Так, а теперь очередь полуботинок с острыми-преострыми носами, они так блестят, что в них, если захочешь, можно увидеть свое отражение, и Ханс явно этого хочет. Зеркально сверкающими туфлями он, сам того совершенно не замечая, злит мать до колик в животе, в том самом, из которого он когда-то выкарабкался на свет. Туфли невероятно стильные, такие теперь все носят, хотя они и очень неудобные.
— Красота требует жертв, — острит Ханс, обращаясь к матери. — Тем выше потом награда, не то что мое нынешнее вознаграждение за труд.
— Знаешь, Ханс, когда мы, забаррикадировавшиеся в нашем рабочем доме, вынуждены были сдаться, дворник в знак капитуляции вывесил в окне изношенные белые подштанники. Впрочем, знак этот мало кому помог.

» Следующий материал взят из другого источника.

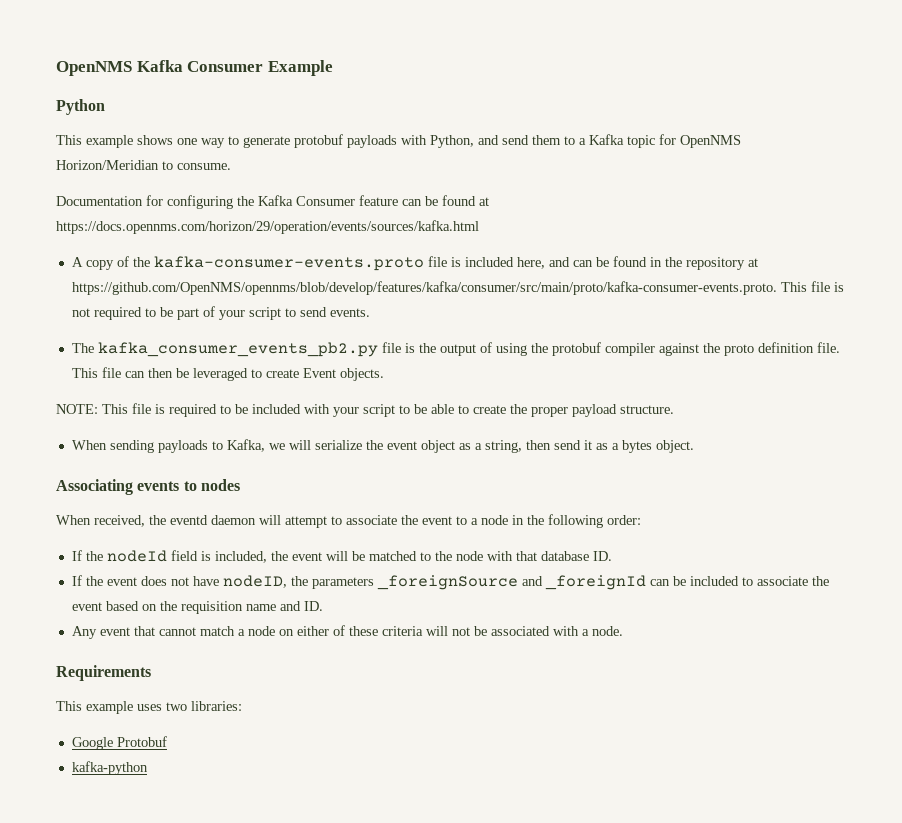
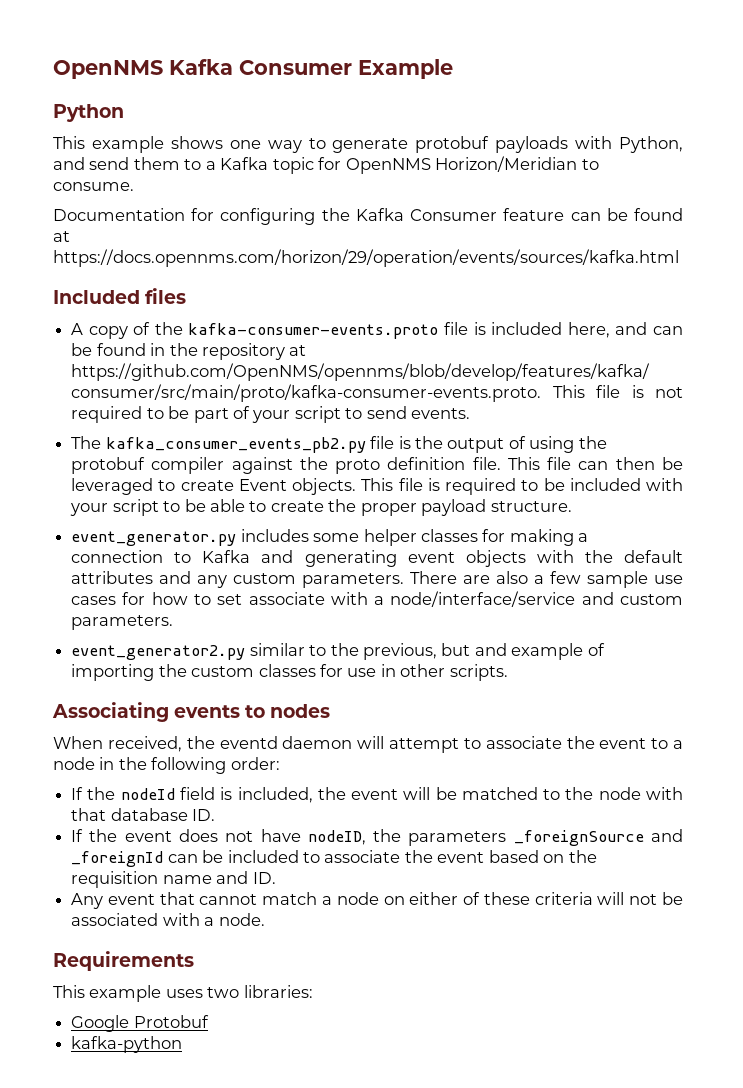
(479, 227) none -> [53,288,187,304] // Included files
[56,404,98,414] // NOTE: -> (357, 486) none
[71,439,694,453] When sending payloads to Kafka, we will serialize the event object as a string, then send it as a bytes object. -> [71,529,589,546] [71,550,683,567] [71,571,684,588] [71,591,683,607] [71,615,174,630] [71,643,605,660] [71,664,508,681] event_generator.py includes some helper classes for making a connection to Kafka and generating event objects with the default attributes and any custom parameters. There are also a few sample use cases for how to set associate with a node/interface/service and custom parameters. // event_generator2.py similar to the previous, but and example of importing the custom classes for use in other scripts.

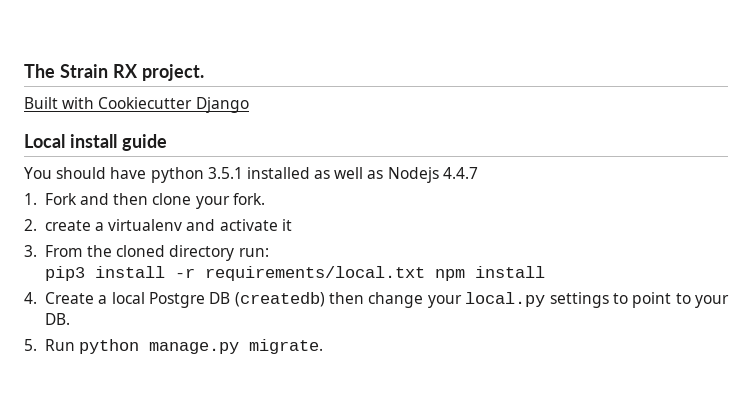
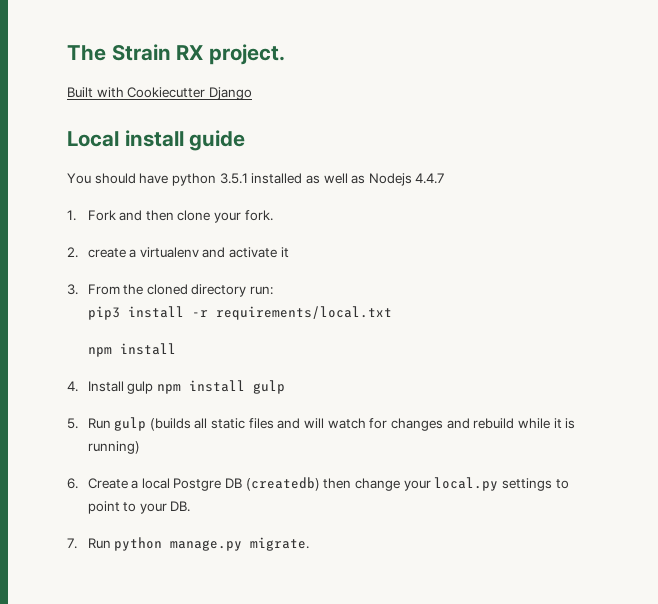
(425, 273) none -> (392, 313) //
(37, 298) none -> [87,380,285,394] [67,417,576,431] [87,441,140,454] [67,478,78,489] Install gulp npm install gulp // 5. Run gulp (builds all static files and will watch for changes and rebuild while it is running) // 6.
[24,339,37,351] 5. -> [67,538,77,549] 7.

Белую простыню жалко было вывесить, они же по нам продолжали стрелять. Целая простыня стоила тогда дорого. Пусть лучше подштанники погибают, чем хорошая простыня. И пока наши сдавались, многих из них еще застрелили, тому есть достоверные свидетельства.
Пока красота Ханса приносила себя в жертву в жутко тесных полуботинках, он схватил вдруг пачку уже надписанных конвертов и за спиной своей трудолюбивой матери сунул в кухонную плиту. Он не знает точно, зачем он это сейчас делает, но сделать это ему обязательно нужно, голос внутри него, принадлежащий Райнеру, велит ему. Голос Райнера звучит в его ушах, образ Софи заключен в его сердце. Они руководят им, ведут его по жизни. Наконец-то он совершает нечто бессмысленное, чему его с большим трудом научили. Бессмысленно данное действие потому, что мать ничего не замечает, она заметит все потом, но не подумает на него, а обвинит во всем себя. Ханс тут же выходит из дому. Прекрасный и теплый вечер. Чувствуешь себя просто великолепно.